SUPPLIED TEXT:
--------------------------------

Flat Rock Cellars & Malivoire

What more can I say about these 2 producers, except that they are exceptional and my favourites. The Pinot Noirs they make are very close to my heart. Wonderful to see the evolution in their vintages, as these are fairly young producers. Friendly and knowledgable staff, unpretentious. These producers are true to the land and are really the benchmark that every other Niagara winery should set themselves against. I can't wait to taste the 2007 Pinot Noirs from each estate.

Lailey Vineyard

We had another tour booked here. We were taken to the vineyard. More of the heavy clay soil we say earlier around Beamsville in west Niagara. Introduced to some of the customary pruning techniques of a vineyard. I love walking in vineyards. That to me is the most important part of a wine. I love nothing more than to be in the soil and vines. The spritualness of being surrounded by what will eventually transform into wine is........indescribable.

--------------------------------

JOB ITEM A: Revise the winery review by reproducing it from "Flat Rock Cellars" up to and including "from each estate.", with "Pinot Noirs" replaced by "Pinot Noir wines".
The records that follow are unrelated to the winery review.

Records from a data source:
--------------------------------

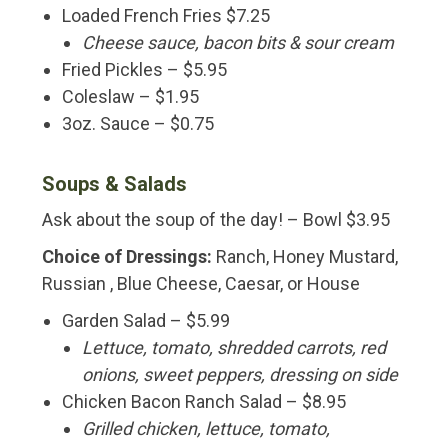
Loaded French Fries $7.25
Cheese sauce, bacon bits & sour cream
Fried Pickles – $5.95
Coleslaw – $1.95
3oz. Sauce – $0.75
Soups & Salads
Ask about the soup of the day! – Bowl $3.95
Choice of Dressings:
Ranch, Honey Mustard,
Russian , Blue Cheese, Caesar, or House
Garden Salad – $5.99
Lettuce, tomato, shredded carrots, red
onions, sweet peppers, dressing on side
Chicken Bacon Ranch Salad – $8.95
Grilled chicken, lettuce, tomato,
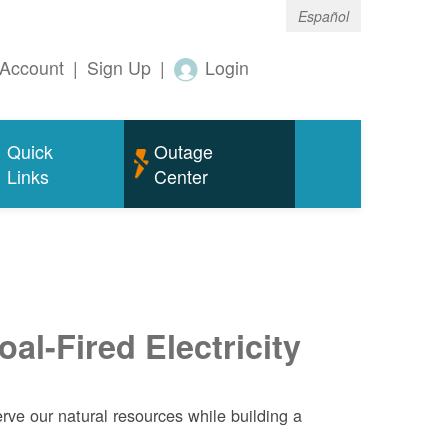
Español
Account
|
Sign Up
|
Login
Quick
Outage
Links
Center
al-Fired Electricity
ve our natural resources while building a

--------------------------------

JOB ITEM B: How many lines of the records contain the string "Ranch", matching case exactly? Give only the number.

TASK RESULT A:
Flat Rock Cellars & Malivoire

What more can I say about these 2 producers, except that they are exceptional and my favourites. The Pinot Noir wines they make are very close to my heart. Wonderful to see the evolution in their vintages, as these are fairly young producers. Friendly and knowledgable staff, unpretentious. These producers are true to the land and are really the benchmark that every other Niagara winery should set themselves against. I can't wait to taste the 2007 Pinot Noir wines from each estate.

TASK RESULT B: 2